Why I Publish

Most of the posts I write perhaps will not make a great deal of sense to many who read them. I will state now, for the record, that I do not write them for the many, but for the one, or perhaps two, who might consider them as one reader did: “Thanks a million for Broken Words, Broken Text. It’s clear as crystal, and it tells your readers (including me, of course) things they need to know. Bits and pieces of your ideas will have occurred to others, but you’ve dished up a deep and coherent vision of what’s going on (and I’d be surprised if that could be said of anyone else)”. from KD 7/11/2008

As to why I continue to publish with such a limited audience, it’s been stated before by the person whose works I still read the most in my life (and have continually since coming to consciousness awareness of his work in 1970):

“For more than one reason what I publish here will have points of contact with what other people are writing today. — If my remarks do not bear a stamp which marks them as mine, — I do not wish to lay any further claim to them as my property.

I make them public with doubtful feelings. It is not impossible that it should fall to the lot of this work, in its poverty and in the darkness of this time, to bring light into one brain or another — but, of course, it is not likely.

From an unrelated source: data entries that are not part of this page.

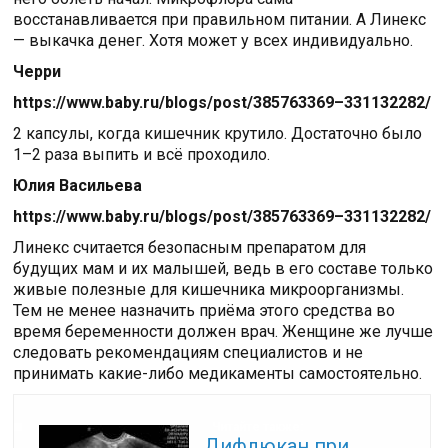
восстанавливается при правильном питании. А Линекс
— выкачка денег. Хотя может у всех индивидуально.
Черри
https://www.baby.ru/blogs/post/385763369–331132282/
2 капсулы, когда кишечник крутило. Достаточно было
1–2 раза выпить и всё проходило.
Юлия Васильева
https://www.baby.ru/blogs/post/385763369–331132282/
Линекс считается безопасным препаратом для
будущих мам и их малышей, ведь в его составе только
живые полезные для кишечника микроорганизмы.
Тем не менее назначить приёма этого средства во
время беременности должен врач. Женщине же лучше
следовать рекомендациям специалистов и не
принимать какие-либо медикаменты самостоятельно.
Читайте также:
Дифлюкан при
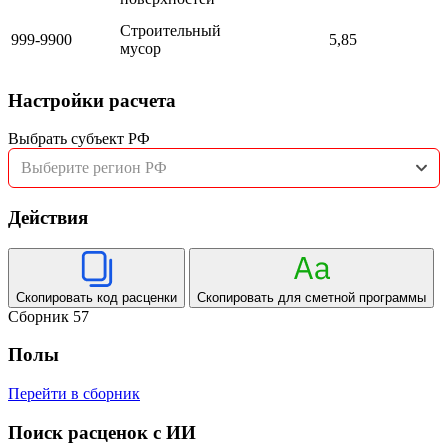
Строительный
999-9900
5,85
мусор
Настройки расчета
Выбрать субъект РФ
Выберите регион РФ
Действия
Скопировать код расценки
Скопировать для сметной программы
Сборник 57
Полы
Перейти в сборник
Поиск расценок с ИИ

I should not like my writing to spare other people the trouble of thinking. But, if possible, to stimulate someone to thoughts of his own.

I should have liked to produce a good book. this has not come about, but the time is past in which I could improve it.”

Ludwig Wittgenstein, Preface to PI, Cambridge, 1945

In Wittgenstein’s Shadow, perhaps, and still high, high on the mountain via “Code of the Herdsman” by Wyndham Lewis, I too feel like the time has indeed past in which I could improve my ideas. Now, all I can do is write them down as they are, and let the few for whom they will mean something use them as they see fit, for as long as I am able to do it.